On February 15, 2019, Ravich purchased 54,475 Shares in open market transactions for an aggregate share price of $96,769.39 at an average price per Share of $1.7764. On February 19, 2019, Ravich purchased 21,233 Shares in open market transactions for an aggregate purchase price of $39,247.08 at an average purchase price per Share of $1.8484. On February 20, 2019, Ravich purchased 77,060 Shares in open market transactions for an aggregate purchase price of $142,391.47 at an average purchase price per Share of $1.8478. On February 25, 2019, Ravich purchased 1,749 Shares in open market transactions for an aggregate purchase price of $3,313.13 at an average purchase price per Share of $1.8943. On February 26, 2019, Ravich purchased 20,160 Shares in open market transactions for an aggregate purchase price of $39,975.26 at an average purchase price per Share of $1.9829.

On July 30, 2019, Ravich purchased an aggregate of 1,560,000 Shares in a private placement offering by the Company of its common stock for an aggregate purchase price of $2,808,000 at a purchase price per Share of $1.80. In connection with such private placement offering, Ravich also received warrants to purchase an aggregate of 519,480 Shares at an exercise price of $1.80 with two year terms.”

On September 6, 2019, Ravich received 133,070 Shares from the Company as compensation for services provided as the Company's Executive Chairman.

On July 29, 2019, Ravich entered into the Employment Agreement (the “Employment Agreement”) with the Company, in substantially the form filed with the Commission on Form 8-K dated August 1, 2019 (the “August 8-K”), pursuant to which, among others, Ravich agreed to enter into a voting agreement having certain terms as set forth in the Employment Agreement.

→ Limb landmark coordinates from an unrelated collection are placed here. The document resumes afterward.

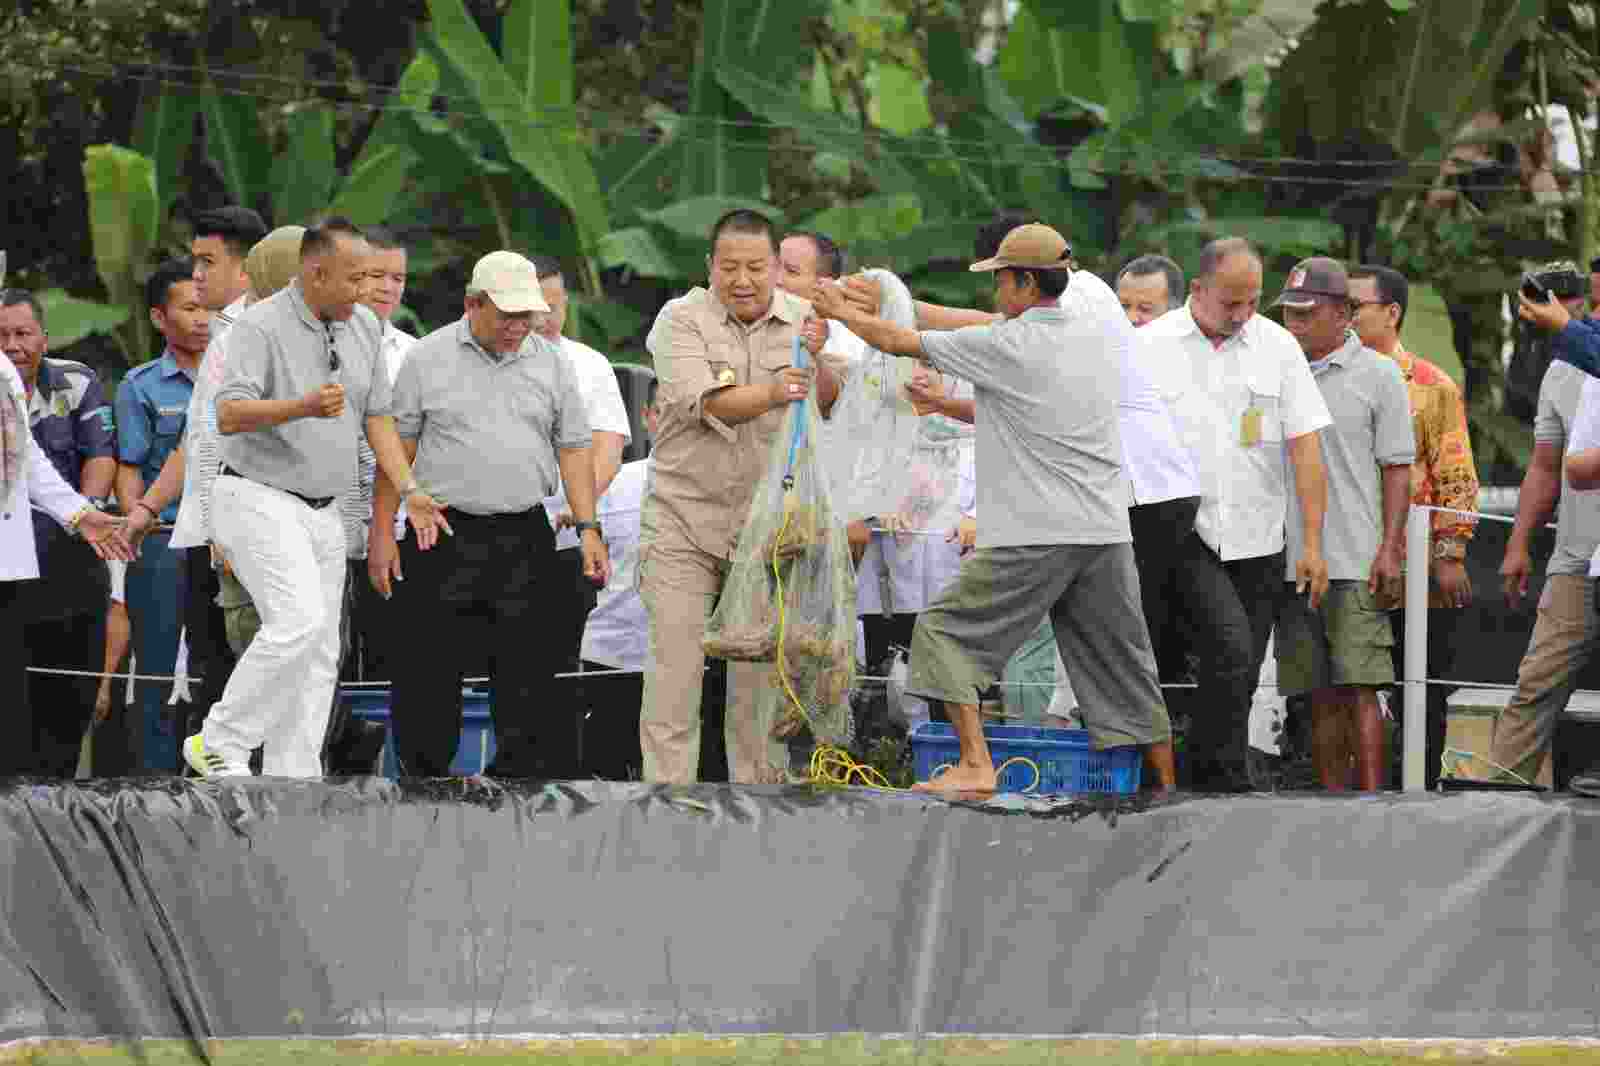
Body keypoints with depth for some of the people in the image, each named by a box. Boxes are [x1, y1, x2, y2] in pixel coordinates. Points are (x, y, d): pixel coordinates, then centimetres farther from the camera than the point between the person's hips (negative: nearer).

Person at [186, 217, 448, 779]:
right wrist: (305, 407, -41)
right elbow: (229, 415, -26)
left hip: (321, 514, 8)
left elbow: (376, 416, 15)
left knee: (319, 654, 5)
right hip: (257, 499, -8)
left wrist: (409, 491, 4)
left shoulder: (363, 326, 8)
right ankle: (220, 743, -12)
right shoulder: (261, 326, -15)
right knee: (299, 623, -23)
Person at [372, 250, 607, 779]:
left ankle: (517, 774, 7)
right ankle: (422, 775, 9)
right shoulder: (429, 359, 1)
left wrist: (588, 529, -2)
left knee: (529, 672, 1)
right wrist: (382, 533, -2)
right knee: (428, 674, 0)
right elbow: (397, 448, 3)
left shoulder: (551, 363, 8)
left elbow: (573, 450, 8)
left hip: (525, 536, 2)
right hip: (444, 535, -2)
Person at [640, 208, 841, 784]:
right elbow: (706, 402, -21)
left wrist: (818, 361, -32)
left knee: (761, 675, 6)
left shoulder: (802, 321, 4)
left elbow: (827, 403, -10)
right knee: (674, 669, -6)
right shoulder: (681, 320, -5)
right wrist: (771, 394, -39)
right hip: (684, 523, -2)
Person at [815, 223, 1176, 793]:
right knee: (1121, 660, 14)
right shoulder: (1104, 334, 9)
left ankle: (975, 765, -10)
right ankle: (1166, 783, 15)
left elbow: (900, 341, 1)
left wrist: (843, 310, 20)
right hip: (1107, 532, 6)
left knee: (945, 631, 3)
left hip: (1033, 538, -6)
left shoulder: (1004, 345, -9)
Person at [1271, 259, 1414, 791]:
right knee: (1321, 696, 7)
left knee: (1358, 688, -11)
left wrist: (1390, 550, -10)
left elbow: (1397, 467, -1)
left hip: (1356, 565, -5)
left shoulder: (1377, 375, 1)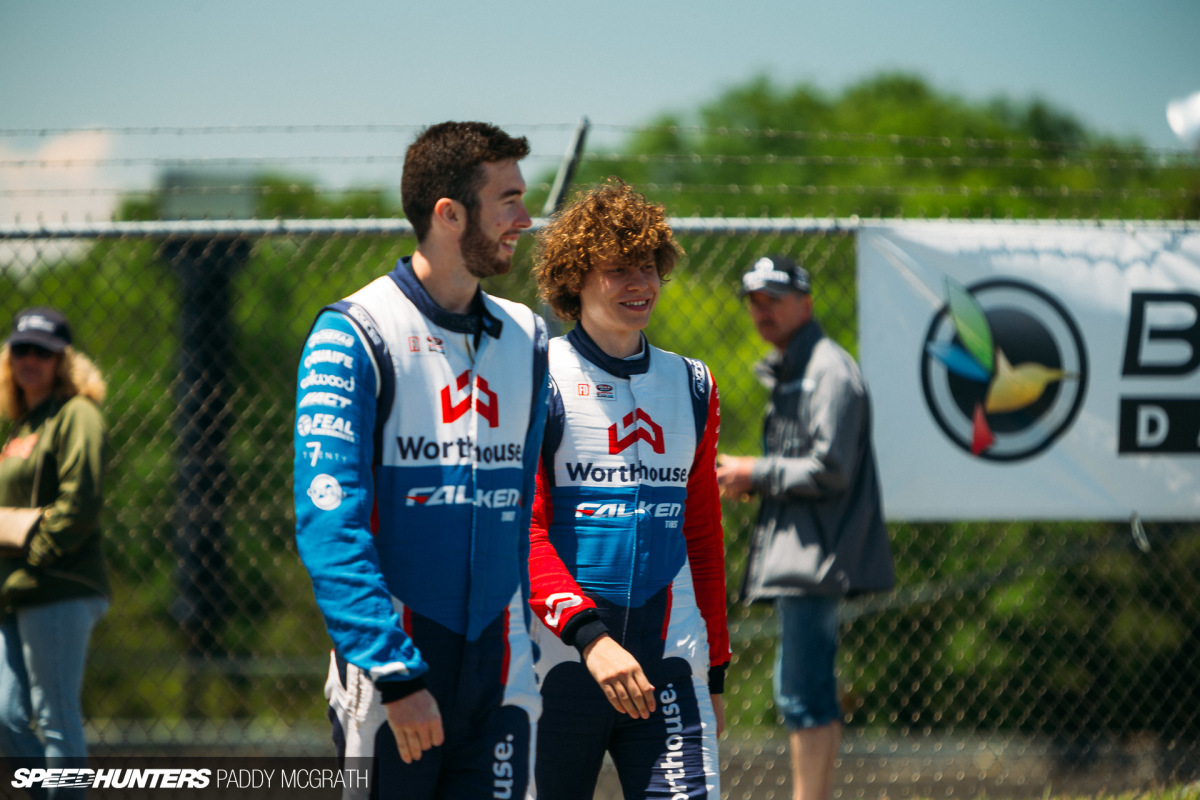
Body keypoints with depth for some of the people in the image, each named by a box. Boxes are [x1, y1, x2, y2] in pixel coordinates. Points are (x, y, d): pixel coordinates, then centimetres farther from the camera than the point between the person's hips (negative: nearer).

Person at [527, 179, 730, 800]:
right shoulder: (538, 379, -2)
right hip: (560, 664, -3)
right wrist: (588, 634, -23)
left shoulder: (690, 385, 15)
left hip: (670, 671, 3)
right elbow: (522, 532, -11)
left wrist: (715, 671, 18)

On September 6, 2019, in connection with the Employment Agreement, Ravich and the Company entered into the Voting Agreement (the “Voting Agreement”), pursuant to which any stock held by Ravich or any of his affiliates in excess of 40% of the outstanding stock of the Company shall be automatically voted with the majority of all other outstanding stock of the Company.

The descriptions of the Employment Agreement and Voting Agreement set forth above do not purport to be complete and are qualified in their entirety by reference to the Employment Agreement, a copy of which is attached to the August 8-K as Exhibit 10.2, and to the Voting Agreement, a copy of which is attached hereto as Exhibit 99.1 and incorporated herein by reference.

The information supplied in this Schedule 13D is provided as of September 10, 2019.

     

 

 

Except as set forth in this Item 4, the reporting person has no plans or proposals that relate to or would result in any of the actions specified in clauses (a) through (j) of Item 4 of Schedule 13D.”

 

 

     

 

 

SIGNATURE

After reasonable inquiry and to the best of my knowledge and belief, I certify that the information set forth in this statement is true, complete and correct.